O estudo mostra que o cérebro humano é capaz de trabalhar com “mapas” internos e isso pode nos auxiliar a compreender o que acontece na mente de pessoas com o mal de Alzheimer, por exemplo, que faz com que os doentes tenham entre os principais sintomas, a perda do senso de orientação.

A pesquisa de John O’Keefe teve início na década de 1970, e no ano seguinte, ele descobriu o primeiro componente do sistema de posicionamento – um tipo de célula nervosa no hipocampo que era sempre ativada quando um roedor se encontrava num determinado local de um ambiente. A conclusão: essas “células de lugar” formavam um tipo de mapa de localização no cérebro.
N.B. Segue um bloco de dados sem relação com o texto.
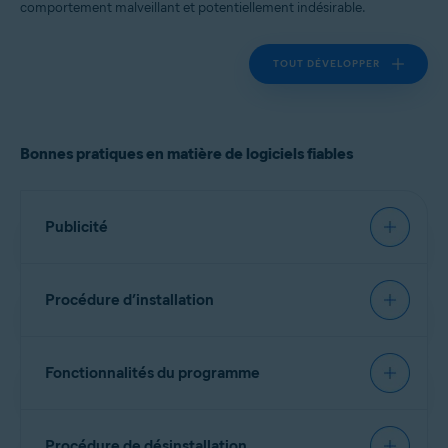
comportement malveillant et potentiellement indésirable.
Toutes les plateformes prises en charge
TOUT DÉVELOPPER
Bonnes pratiques en matière de logiciels fiables
Publicité
Éléments requis:
Procédure d’installation
Page d’accueil
Recommandé:
Identifiez clairement le fournisseur du produit,
Fonctionnalités du programme
décrivez les fonctionnalités du logiciel et
Signature du logiciel
indiquez les informations de coût, le cas échéant.
Éléments requis:
Ajoutez une liste des logiciels en lot,
Chaque fichier exécutable doit contenir un
Procédure de désinstallation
Passados mais de 30 anos, o casal Moser identificou outro tipo de célula nervosa que forma um sistema de coordenadas no nosso cérebro, permitindo-nos encontrar caminhos e saber nosso posicionamento de forma precisa.

Anos antes do anúncio dos laureados com o Nobel de Medicina 2014, neurocientistas ingleses lideradas por Eleanor Maguire, descobriram que os motoristas de táxi londrinos têm a estrutura cerebral alterada, com a parte posterior do hipocampo, ligada à orientação espacial e à memória, muito mais desenvolvida do que os demais motoristas.

A necessidade de memorizar mapas inteiros em uma das cidades com a maior frota de táxis do mundo, exige que esses profissionais tenham uma espécie “GPS” cerebral para auxiliá-los no trânsito.

Nobel de Medicina

O Nobel de Medicina é oferecido desde 1901 e já reconheceu o trabalho de mais de 200 pessoas – entre elas, onze mulheres.